The god-mode service account. An agent microservice holding system-level database privilege and filtering results by an inferred user identity. The confused-deputy breach is one prompt injection away. The agent must carry the user’s downscoped token through the existing gateway instead.

Prompt-enforced tenancy. Instructing the model to return only the current tenant’s data rather than pre-filtering on a hard tenant tag. It fails the first time a retrieved chunk does not announce its own tenancy.

The raw-SQL tool. A tool that accepts a model-generated query string against the production schema. It collapses schema validation, tenancy, and business-metric definitions into the model’s guesswork. Mutations go through existing endpoints; analytics go through the semantic layer.

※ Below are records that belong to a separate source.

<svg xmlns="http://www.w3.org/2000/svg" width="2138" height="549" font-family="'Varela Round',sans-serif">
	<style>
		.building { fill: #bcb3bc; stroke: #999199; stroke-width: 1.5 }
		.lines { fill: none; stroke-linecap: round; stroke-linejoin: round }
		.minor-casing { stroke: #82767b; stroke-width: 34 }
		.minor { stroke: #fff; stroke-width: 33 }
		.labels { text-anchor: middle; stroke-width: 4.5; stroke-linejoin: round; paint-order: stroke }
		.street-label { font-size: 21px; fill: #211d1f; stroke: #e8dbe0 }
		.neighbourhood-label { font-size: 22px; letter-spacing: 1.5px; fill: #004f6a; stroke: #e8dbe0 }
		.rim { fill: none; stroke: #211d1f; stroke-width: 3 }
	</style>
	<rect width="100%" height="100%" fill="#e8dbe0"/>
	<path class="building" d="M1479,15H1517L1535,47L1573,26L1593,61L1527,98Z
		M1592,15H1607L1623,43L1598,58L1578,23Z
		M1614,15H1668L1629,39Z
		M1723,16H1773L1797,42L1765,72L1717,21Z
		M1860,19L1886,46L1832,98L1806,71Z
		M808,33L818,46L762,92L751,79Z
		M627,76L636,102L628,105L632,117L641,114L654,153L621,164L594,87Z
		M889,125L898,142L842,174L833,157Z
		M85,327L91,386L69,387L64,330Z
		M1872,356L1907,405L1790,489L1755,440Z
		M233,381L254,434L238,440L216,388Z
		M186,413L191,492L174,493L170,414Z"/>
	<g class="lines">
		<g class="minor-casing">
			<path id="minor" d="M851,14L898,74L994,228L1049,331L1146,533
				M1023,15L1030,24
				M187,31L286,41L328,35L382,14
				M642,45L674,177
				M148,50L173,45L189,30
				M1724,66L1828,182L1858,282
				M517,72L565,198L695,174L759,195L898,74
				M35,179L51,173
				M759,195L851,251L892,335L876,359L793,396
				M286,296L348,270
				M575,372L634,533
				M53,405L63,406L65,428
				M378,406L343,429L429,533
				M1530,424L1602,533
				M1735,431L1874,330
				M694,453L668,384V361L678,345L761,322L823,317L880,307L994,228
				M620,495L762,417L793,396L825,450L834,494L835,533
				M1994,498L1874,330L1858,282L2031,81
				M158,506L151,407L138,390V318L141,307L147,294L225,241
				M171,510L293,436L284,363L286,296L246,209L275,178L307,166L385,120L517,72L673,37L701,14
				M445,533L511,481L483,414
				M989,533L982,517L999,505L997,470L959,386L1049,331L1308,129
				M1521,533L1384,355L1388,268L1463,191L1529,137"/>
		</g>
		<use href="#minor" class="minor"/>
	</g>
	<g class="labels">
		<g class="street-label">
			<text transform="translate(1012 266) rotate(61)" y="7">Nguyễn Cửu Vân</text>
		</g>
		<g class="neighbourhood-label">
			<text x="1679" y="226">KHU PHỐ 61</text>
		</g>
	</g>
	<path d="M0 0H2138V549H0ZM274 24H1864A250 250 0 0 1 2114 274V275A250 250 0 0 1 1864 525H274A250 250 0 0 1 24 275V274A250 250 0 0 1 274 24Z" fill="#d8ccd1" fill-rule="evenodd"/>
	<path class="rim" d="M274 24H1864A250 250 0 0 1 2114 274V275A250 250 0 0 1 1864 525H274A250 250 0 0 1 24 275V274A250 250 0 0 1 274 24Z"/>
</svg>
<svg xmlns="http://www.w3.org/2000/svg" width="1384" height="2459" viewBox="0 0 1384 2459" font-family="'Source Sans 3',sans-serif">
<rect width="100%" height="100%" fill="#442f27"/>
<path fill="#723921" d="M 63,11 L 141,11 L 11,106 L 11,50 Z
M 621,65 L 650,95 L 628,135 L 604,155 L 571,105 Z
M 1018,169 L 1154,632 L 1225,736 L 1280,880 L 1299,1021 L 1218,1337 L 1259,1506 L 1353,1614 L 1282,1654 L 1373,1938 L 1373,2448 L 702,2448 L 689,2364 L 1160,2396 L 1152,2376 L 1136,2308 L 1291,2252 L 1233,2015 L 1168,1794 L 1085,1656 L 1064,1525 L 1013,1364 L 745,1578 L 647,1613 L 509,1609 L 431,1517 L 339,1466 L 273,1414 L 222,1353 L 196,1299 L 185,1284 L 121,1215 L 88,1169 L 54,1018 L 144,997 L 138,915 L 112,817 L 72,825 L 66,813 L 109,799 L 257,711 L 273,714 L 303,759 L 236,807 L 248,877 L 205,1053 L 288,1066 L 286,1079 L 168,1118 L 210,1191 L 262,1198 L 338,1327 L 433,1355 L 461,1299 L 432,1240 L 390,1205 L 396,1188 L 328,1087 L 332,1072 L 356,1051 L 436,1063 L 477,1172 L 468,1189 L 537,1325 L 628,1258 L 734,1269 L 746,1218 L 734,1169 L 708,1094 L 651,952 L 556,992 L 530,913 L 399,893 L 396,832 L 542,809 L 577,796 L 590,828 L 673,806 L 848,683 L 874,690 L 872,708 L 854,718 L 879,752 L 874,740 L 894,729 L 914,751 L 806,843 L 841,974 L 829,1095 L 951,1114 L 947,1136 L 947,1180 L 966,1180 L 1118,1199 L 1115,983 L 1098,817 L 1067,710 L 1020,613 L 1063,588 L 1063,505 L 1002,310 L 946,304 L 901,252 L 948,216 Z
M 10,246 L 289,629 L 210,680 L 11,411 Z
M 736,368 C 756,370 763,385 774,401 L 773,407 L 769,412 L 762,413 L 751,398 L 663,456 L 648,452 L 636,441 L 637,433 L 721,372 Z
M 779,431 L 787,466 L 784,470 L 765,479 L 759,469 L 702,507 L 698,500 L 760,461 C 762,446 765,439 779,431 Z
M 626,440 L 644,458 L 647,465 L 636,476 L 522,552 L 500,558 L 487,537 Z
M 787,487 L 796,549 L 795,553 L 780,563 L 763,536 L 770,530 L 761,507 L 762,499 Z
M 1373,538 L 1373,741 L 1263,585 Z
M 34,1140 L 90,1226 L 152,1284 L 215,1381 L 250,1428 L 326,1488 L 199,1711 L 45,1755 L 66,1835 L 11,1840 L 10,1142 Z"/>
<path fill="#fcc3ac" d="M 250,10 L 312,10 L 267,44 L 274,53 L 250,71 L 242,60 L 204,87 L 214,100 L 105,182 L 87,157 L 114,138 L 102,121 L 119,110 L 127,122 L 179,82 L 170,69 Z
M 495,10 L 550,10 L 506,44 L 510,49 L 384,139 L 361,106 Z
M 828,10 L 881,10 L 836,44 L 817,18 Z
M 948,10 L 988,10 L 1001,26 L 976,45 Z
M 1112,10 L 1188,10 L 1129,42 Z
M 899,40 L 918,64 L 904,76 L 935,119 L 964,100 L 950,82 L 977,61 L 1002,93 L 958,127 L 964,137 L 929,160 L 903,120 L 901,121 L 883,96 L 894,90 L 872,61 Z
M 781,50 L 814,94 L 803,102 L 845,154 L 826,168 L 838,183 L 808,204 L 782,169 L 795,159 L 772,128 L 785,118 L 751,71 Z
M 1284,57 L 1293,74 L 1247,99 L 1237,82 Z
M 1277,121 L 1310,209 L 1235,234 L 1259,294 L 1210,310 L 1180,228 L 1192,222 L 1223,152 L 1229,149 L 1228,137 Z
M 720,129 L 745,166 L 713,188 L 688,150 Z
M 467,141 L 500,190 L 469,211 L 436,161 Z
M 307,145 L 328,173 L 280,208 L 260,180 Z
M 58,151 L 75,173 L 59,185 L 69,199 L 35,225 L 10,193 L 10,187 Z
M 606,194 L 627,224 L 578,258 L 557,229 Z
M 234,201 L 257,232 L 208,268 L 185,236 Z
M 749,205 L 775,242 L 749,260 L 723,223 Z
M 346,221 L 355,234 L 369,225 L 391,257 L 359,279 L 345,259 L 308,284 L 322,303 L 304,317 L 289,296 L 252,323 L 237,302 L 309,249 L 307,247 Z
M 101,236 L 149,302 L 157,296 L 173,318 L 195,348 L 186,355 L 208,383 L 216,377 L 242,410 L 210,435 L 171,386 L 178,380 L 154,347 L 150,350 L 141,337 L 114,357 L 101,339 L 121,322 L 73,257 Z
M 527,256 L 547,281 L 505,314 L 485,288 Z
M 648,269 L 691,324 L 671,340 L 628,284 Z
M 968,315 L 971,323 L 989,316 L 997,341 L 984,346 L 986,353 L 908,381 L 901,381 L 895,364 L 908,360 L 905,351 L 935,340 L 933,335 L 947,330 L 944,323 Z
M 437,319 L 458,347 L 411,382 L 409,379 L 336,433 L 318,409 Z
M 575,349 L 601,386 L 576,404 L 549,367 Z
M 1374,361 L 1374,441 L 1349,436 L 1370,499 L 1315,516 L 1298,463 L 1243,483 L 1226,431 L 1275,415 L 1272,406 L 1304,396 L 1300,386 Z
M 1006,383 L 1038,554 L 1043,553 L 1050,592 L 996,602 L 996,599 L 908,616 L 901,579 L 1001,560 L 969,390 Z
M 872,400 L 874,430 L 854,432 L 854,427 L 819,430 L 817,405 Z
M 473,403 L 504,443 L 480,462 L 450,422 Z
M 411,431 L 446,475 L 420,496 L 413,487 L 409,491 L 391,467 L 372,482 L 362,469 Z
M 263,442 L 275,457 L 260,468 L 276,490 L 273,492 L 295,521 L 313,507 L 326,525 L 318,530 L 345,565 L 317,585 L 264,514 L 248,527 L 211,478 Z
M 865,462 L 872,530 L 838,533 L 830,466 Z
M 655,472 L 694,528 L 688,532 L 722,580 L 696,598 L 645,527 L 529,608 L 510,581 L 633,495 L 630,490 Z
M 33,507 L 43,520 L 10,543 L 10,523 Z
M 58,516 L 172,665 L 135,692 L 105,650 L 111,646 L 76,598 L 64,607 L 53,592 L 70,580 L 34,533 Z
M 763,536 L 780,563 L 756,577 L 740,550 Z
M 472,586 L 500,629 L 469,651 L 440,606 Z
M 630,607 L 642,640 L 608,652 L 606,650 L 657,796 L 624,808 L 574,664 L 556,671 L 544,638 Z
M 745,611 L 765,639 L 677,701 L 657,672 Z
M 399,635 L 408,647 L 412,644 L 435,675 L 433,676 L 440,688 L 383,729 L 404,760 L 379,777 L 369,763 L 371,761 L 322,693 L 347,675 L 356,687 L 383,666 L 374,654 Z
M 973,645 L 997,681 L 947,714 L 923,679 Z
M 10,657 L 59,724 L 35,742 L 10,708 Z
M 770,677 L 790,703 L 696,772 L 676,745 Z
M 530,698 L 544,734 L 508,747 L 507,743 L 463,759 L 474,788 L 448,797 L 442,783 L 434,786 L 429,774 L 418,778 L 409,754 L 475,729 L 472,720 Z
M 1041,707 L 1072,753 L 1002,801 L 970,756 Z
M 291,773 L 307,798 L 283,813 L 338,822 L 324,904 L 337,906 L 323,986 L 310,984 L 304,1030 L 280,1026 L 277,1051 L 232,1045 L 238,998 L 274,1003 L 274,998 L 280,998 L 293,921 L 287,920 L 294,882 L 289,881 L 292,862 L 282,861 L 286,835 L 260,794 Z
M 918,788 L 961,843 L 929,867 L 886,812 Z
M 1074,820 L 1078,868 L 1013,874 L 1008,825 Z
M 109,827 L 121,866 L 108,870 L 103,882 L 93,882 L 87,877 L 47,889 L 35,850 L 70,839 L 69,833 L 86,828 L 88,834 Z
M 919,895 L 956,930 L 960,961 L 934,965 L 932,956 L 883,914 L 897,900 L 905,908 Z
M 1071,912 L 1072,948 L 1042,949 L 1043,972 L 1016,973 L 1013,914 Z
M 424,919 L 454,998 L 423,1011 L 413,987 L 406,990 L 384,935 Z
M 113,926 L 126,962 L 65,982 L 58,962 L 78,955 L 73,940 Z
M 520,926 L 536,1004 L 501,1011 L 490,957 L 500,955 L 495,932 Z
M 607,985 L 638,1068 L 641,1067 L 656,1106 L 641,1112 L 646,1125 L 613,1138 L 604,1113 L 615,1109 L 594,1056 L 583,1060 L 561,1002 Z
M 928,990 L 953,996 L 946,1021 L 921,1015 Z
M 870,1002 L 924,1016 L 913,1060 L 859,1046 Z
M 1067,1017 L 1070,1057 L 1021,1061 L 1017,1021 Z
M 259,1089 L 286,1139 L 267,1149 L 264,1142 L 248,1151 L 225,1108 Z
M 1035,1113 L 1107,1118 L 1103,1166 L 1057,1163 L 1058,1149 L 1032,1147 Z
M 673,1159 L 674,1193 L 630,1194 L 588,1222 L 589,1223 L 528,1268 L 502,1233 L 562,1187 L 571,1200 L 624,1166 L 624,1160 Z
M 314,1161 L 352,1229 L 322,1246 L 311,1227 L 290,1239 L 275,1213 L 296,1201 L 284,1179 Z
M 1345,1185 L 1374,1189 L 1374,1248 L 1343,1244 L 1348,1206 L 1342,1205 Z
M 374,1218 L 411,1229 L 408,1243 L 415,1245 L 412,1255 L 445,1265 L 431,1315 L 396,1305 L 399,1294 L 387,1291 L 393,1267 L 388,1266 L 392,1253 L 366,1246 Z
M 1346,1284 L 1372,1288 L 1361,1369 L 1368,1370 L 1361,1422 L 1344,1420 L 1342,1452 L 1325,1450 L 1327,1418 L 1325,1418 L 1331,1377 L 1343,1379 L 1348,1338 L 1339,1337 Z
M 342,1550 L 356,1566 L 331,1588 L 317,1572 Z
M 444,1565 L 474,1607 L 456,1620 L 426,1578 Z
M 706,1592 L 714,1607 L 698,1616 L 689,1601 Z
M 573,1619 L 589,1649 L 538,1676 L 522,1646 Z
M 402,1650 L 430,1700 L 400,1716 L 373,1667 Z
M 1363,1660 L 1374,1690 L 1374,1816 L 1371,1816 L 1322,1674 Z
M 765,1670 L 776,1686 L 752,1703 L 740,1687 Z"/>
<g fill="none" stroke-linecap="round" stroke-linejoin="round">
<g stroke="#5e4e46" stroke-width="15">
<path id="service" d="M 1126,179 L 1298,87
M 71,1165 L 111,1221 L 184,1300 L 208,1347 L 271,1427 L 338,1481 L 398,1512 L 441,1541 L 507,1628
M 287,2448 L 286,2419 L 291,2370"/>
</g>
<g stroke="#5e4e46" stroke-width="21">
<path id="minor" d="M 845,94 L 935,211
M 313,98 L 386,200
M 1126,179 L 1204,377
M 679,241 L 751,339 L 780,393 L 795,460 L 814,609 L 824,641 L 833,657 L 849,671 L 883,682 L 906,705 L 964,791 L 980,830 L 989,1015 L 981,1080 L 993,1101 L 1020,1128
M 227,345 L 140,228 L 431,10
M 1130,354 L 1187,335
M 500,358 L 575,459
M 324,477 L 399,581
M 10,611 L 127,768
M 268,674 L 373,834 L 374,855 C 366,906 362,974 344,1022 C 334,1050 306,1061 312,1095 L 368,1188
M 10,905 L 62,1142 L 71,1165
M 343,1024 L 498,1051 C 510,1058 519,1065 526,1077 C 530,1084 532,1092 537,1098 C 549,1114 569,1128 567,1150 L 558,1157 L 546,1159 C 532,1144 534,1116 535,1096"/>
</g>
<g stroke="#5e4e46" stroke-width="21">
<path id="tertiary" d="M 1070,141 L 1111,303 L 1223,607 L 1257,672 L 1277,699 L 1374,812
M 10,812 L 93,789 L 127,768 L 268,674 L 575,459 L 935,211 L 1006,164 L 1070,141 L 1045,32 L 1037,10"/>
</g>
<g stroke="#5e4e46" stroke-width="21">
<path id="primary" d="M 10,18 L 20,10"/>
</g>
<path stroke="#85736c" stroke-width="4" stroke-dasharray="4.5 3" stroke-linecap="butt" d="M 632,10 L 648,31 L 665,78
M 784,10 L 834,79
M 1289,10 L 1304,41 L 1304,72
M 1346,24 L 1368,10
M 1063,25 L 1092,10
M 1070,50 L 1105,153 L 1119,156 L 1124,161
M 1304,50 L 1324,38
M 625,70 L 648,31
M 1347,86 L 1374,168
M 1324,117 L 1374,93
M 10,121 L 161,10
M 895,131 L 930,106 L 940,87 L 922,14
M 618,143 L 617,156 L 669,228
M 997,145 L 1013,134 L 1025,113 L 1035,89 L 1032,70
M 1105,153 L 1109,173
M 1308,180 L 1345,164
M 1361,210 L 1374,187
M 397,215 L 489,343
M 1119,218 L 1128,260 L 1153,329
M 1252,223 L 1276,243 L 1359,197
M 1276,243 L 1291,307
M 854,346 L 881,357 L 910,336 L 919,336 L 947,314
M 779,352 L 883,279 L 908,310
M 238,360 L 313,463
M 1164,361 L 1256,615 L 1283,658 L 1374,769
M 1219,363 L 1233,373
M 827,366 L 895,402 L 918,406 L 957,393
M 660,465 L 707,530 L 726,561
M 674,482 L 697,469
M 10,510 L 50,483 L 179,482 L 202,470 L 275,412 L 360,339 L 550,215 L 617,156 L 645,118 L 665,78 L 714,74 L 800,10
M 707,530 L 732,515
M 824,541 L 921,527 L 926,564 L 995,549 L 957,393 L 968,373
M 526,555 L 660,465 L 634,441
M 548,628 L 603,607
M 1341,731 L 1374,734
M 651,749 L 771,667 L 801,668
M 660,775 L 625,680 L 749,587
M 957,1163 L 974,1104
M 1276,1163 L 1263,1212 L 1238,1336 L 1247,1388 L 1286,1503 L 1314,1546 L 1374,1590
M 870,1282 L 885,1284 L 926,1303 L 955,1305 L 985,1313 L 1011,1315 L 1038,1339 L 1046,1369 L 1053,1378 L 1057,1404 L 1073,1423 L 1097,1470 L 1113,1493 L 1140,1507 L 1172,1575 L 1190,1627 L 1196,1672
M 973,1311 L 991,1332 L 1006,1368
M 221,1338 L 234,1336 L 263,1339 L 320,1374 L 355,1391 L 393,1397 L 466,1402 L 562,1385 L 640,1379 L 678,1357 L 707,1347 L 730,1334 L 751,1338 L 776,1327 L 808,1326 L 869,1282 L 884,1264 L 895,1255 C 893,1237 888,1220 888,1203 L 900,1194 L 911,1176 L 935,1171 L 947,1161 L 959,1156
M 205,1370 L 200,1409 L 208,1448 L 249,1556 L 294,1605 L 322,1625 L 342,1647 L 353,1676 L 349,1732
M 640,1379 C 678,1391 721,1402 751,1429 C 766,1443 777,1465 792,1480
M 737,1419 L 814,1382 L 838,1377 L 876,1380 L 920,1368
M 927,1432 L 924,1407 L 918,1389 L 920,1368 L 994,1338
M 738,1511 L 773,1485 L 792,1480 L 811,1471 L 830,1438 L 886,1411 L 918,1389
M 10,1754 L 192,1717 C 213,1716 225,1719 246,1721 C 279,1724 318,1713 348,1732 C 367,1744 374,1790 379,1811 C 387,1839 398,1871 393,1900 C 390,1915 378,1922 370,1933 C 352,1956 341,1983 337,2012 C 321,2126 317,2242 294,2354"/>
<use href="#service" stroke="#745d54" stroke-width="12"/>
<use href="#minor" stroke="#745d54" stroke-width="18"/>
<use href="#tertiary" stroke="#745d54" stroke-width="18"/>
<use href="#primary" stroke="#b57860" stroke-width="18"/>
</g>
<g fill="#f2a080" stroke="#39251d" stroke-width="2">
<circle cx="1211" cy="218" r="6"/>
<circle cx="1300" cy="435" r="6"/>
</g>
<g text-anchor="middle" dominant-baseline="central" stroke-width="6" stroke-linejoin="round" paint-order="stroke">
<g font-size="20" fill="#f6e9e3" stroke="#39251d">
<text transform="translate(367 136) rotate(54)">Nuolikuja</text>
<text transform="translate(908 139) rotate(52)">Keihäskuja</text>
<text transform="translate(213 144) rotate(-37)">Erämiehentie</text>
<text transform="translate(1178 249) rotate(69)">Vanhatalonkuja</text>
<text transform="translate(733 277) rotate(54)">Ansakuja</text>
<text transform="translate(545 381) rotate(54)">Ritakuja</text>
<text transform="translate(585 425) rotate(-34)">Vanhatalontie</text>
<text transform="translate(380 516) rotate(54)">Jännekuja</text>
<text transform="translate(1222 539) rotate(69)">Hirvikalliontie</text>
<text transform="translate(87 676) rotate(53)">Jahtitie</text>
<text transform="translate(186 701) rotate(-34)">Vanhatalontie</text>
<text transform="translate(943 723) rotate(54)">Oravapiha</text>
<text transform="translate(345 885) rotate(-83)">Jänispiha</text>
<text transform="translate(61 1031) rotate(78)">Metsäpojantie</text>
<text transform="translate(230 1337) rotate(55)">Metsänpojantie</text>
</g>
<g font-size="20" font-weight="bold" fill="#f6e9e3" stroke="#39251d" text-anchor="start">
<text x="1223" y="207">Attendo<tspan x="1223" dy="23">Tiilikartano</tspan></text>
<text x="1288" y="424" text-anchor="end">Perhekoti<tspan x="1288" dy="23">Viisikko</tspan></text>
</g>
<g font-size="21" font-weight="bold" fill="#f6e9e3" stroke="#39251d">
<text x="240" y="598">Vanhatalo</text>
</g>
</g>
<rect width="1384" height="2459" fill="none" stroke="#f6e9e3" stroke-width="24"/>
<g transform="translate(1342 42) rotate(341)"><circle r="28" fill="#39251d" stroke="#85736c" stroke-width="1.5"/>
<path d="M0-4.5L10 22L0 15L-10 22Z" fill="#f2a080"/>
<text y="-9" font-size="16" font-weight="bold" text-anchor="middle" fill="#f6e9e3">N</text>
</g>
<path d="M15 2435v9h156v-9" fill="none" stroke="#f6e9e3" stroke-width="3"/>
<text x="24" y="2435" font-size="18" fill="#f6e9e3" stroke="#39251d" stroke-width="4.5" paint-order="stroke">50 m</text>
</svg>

The unbounded MCP server. Exposing platform capabilities to external agents with human rate limits and no dry-run path. The first looping integrator becomes a denial-of-service incident.

Summary

Embedding an agent in an enterprise platform, or opening that platform to external agents, is an exercise in mapping agentic concerns onto infrastructure the platform already owns. Inbound, the backend-for-agent pattern routes every tool through the existing API gateway with a downscoped user token, and the decision records turn that pattern into commitments: token impersonation, hard-filtered memory, mandatory idempotency keys, reuse of synchronous workflows, suspend-and-resume for asynchronous ones, and a semantic layer that keeps the agent out of raw SQL. Outbound, an MCP server, model-friendly endpoints, and a published skill manifest let external agents automate the platform efficiently, while agent-aware rate limits and a dry-run API keep the platform standing while they do. The recurring move is the same throughout: the agent is made to traverse the deterministic pathways the platform already trusts, never a new one built to go around them. Chapter 15 follows the agent’s requests further down the stack, to the network boundary between the deterministic infrastructure and the probabilistic models it depends on.